Short exercise. In the article below on Poland's plans to expand its army, roughly how many troops does Tusk say Poland's armed forces currently number?

Polish PM plans to double size of army

RT | March 8, 2025

Polish Prime Minister Donald Tusk has unveiled plans to more than double the size of the country’s military to 500,000. Speaking in the Polish Parliament on Friday, Tusk said Poland must be prepared for future conflicts and strengthen its defenses.

Tusk reiterated his earlier claims that Russia poses a threat to Europe, saying Moscow could launch a “full-scale operation” against a “larger” target than Ukraine within three to four years – which Russia has repeatedly dismissed as unfounded. He argued that Poland must serve as a “bastion” to protect NATO’s eastern flank and should expand its military capabilities.

“We’re talking about the need to have an army of half-a-million in Poland, including the reservists,” he stated, noting that Poland’s current armed forces number around 200,000, which he compared to Russia’s estimated 1.3 million troops. Tusk said his government is drafting legislation that would require every adult male in Poland to undergo “large-scale military training” to prepare for a potential conflict with Russia.

“We will try to have a model ready by the end of this year so that every adult male in Poland is trained in the event of war, so that this reserve is comparable and adequate to the potential threats,” he said. He added that Polish women may also be required to undergo military training, though “war is still to a greater extent the domain of men.”

Source material.
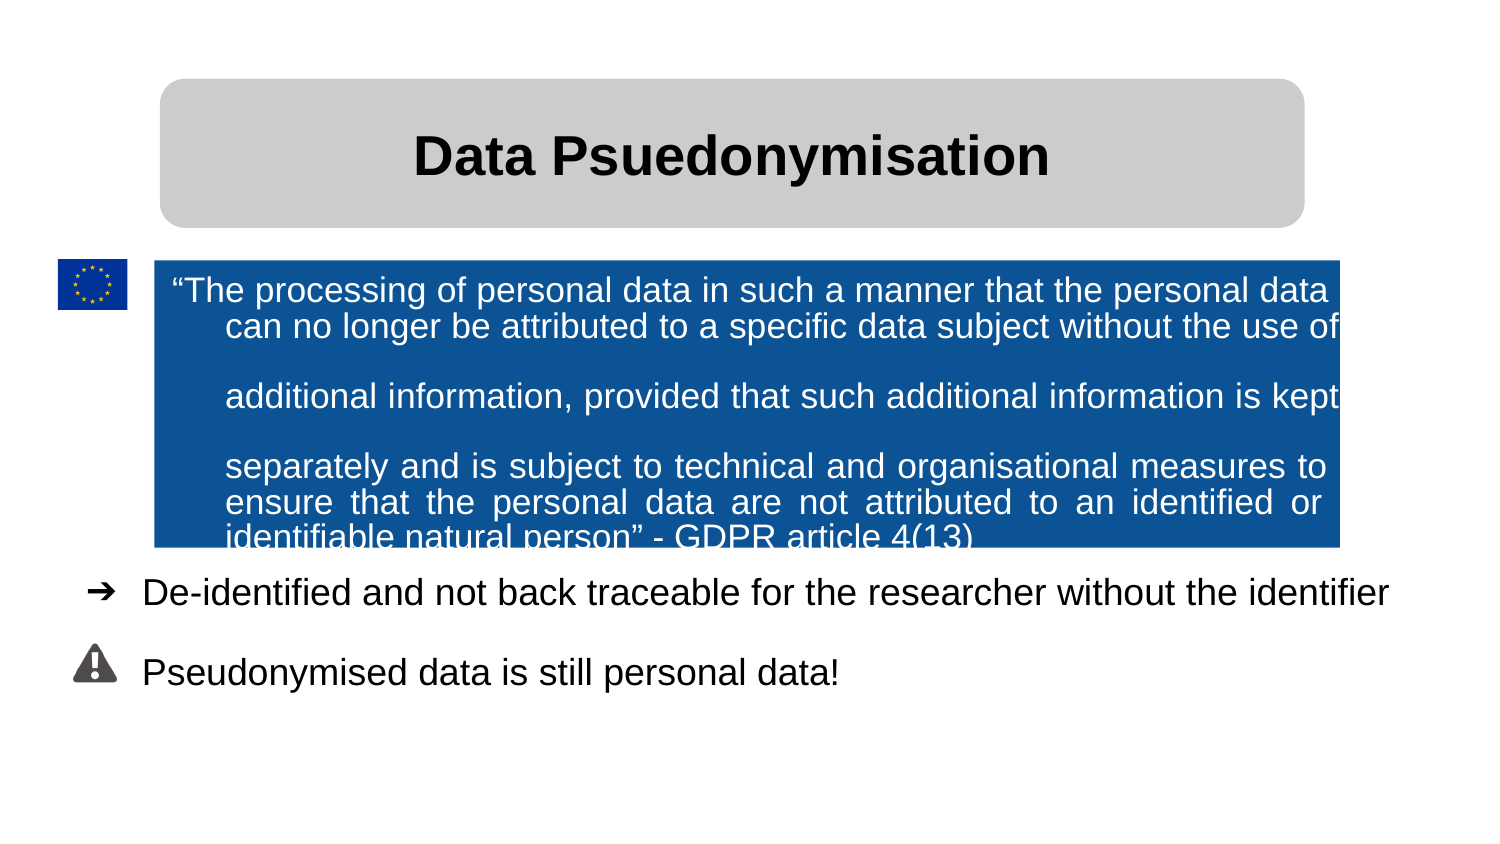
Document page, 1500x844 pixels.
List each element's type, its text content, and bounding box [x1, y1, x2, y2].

Task output. Around 200,000.